Based on the actual tallies and the overall win % (total wins/total games), I have calculated the actual win%,the expected win%, and the expected tallies. Based on that, I have calculated the error in the tallies and the %s.

I would like a way to calculate some measure of the relative error so I can see by how much the actual tallies for each streak length differ from the expected. Intuitively, it seems like a good comparison would be the number of standard deviations from the mean each tally is. In the example below, I calculate mean and std dev for the two errors and use that to calculate the Z scores, which are identical.

Here's a sample table:

The problem is that I am not sure that the means and std devs are valid. While all of the data comes from the same 833 games, I worry that when I calculate separate tallies for each streak length, I have created separate populations, which would make the means meaningless. No?

Can someone tell me if the Z scores are valid measures of the relative magnitudes of the errors? For example, does the Z score for the 0-win streaks (1.83) mean that its tally (76) is almost 8 times farther from the mean (1.83/0.23) than the 1-win streaks?

If this is not valid, can someone point me to a valid measure and show me how to calculate it?
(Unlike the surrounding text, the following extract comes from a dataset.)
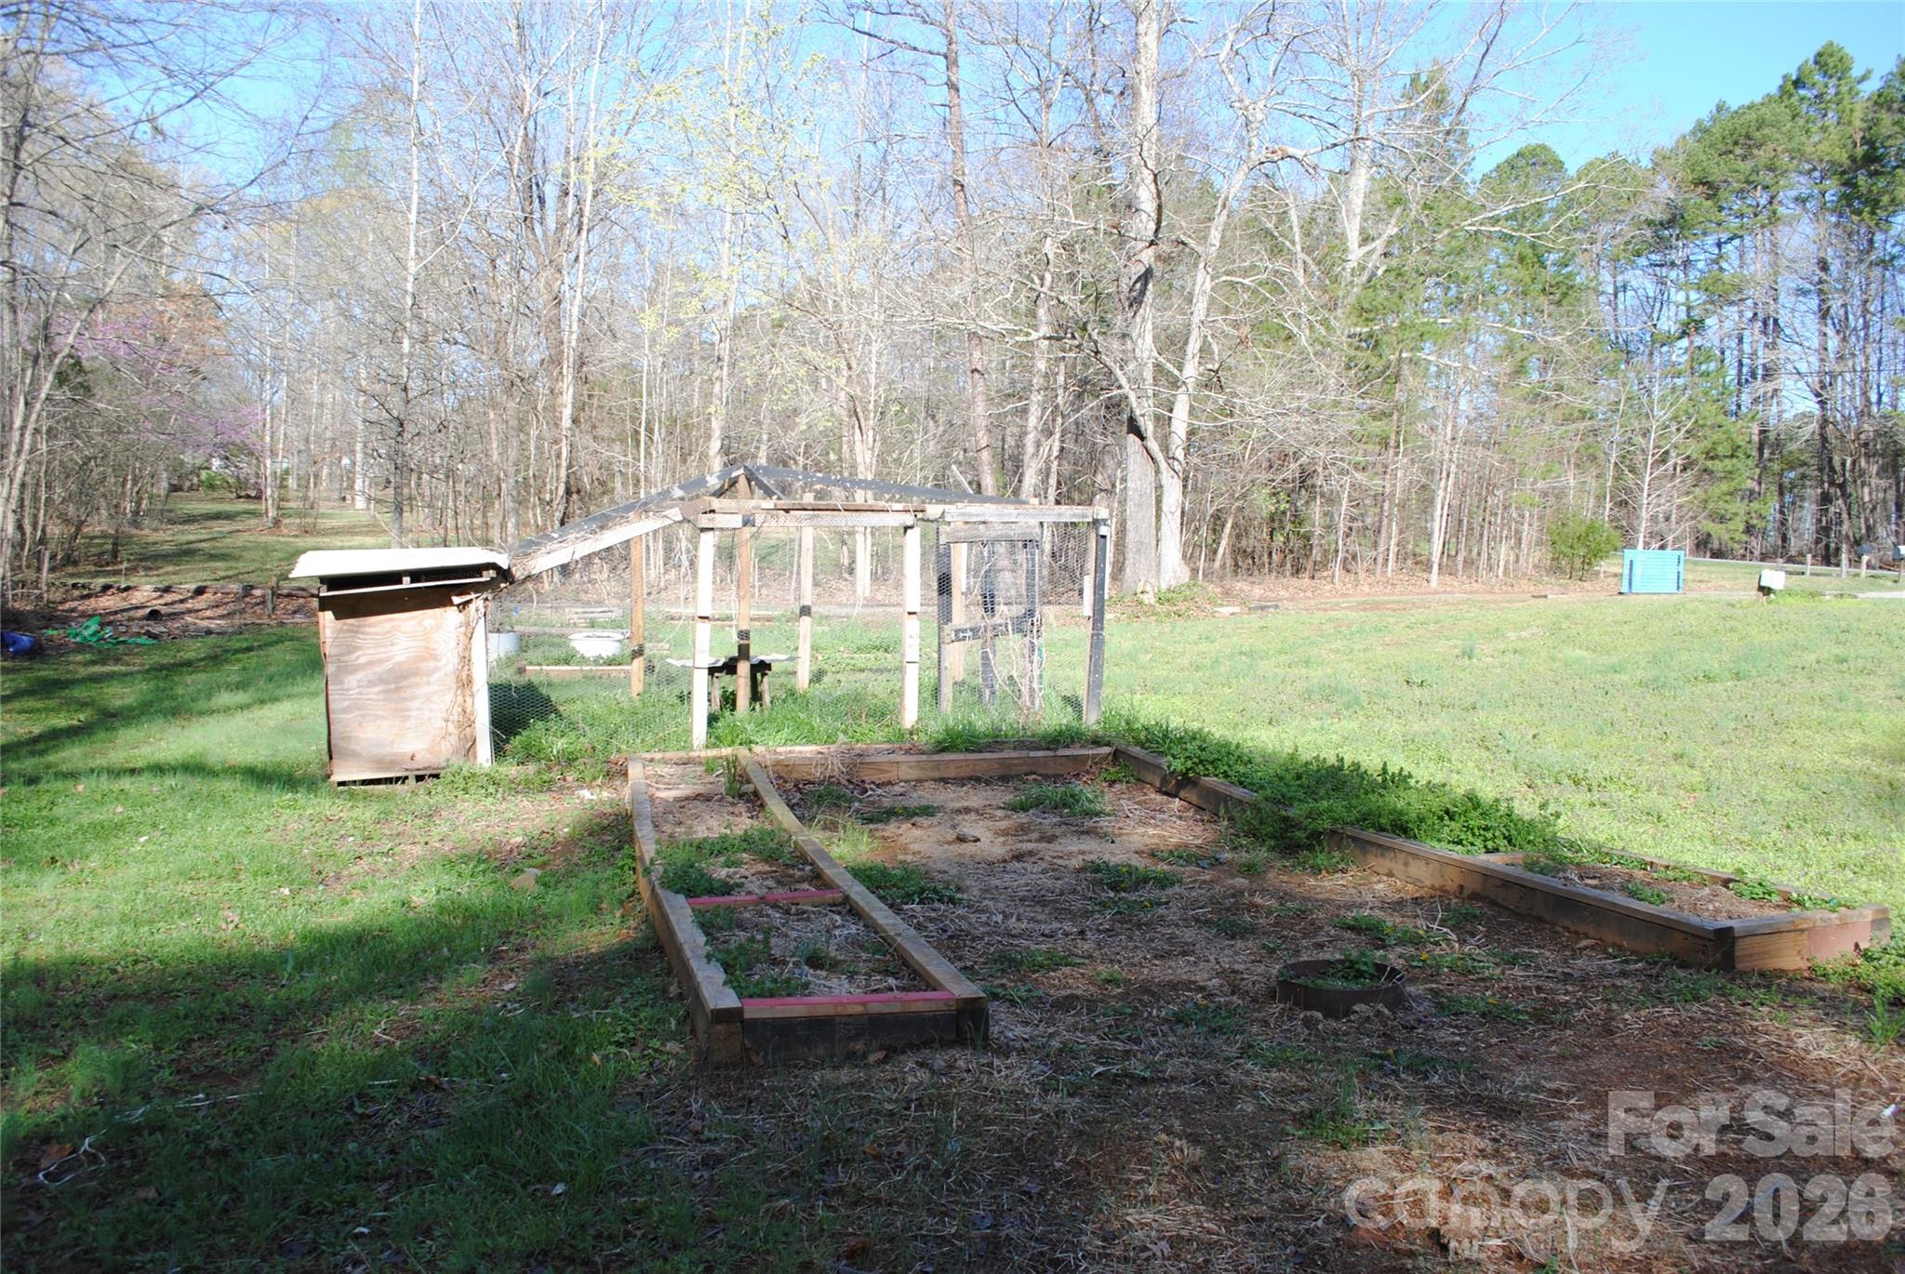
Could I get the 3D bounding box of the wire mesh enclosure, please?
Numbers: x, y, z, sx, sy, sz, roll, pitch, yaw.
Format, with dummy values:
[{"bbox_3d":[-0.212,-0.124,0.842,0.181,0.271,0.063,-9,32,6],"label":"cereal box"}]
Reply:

Please try to speak slowly and use works of one or two syllables.

hi,
what is the goal of your work? Do you have any specific hypothesis to test?

By the looks of it, if you want to see whether there could be winning streaks longer then what pure chance would explain, you should use the chi-square test imo.

regards

Originally Posted by rogojel
hi,

what is the goal of your work? Do you have any specific hypothesis to test?

By the looks of it, if you want to see whether there could be winning streaks longer then what pure chance would explain, you should use the chi-square test imo.
It's just curiosity. I want a way to compare the errors for streaks of different lengths. I don't think I have a true/false hypothesis. I want to be able to rank order the streaks by the absolute magnitude of the error.

As I was looking over the data in writing this response, I noticed that the 4-win and 5-win streaks have exactly the same error (-0.74), at least to 2 decimal places. But since they are based on significantly different expected values (17.64 vs 12.64), I would expect the Z scores to also be quite different. They are not (-0.74).

I think this disqualifies these Z scores for what I want. So I calculated two new sets of Z scores based on the % errors. Row 17 contains the % errors of the tallies. Row 19 contains the % errors of the % errors.

Rows 18 & 20 contain the corresponding Z scores, which look much better. At least the Z scores for the 4-win and 5-win streaks are not identical.

Here's the new sample table:

Are these Z scores better measures of the relative errors?

It also occurred to me that even if these latest Z scores are good measures, the underlying Normal distributions on which they are based may not be. It is not possible to have negative tallies, so the Normal distribution is not symmetrical. This is probably not significant for the shorter win streaks where the tallies are large relative to the std dev. But for the longer win streaks, the expected tallies are much less than "1". Is there an Excel function that will allow me to specify a limit on one of the tails?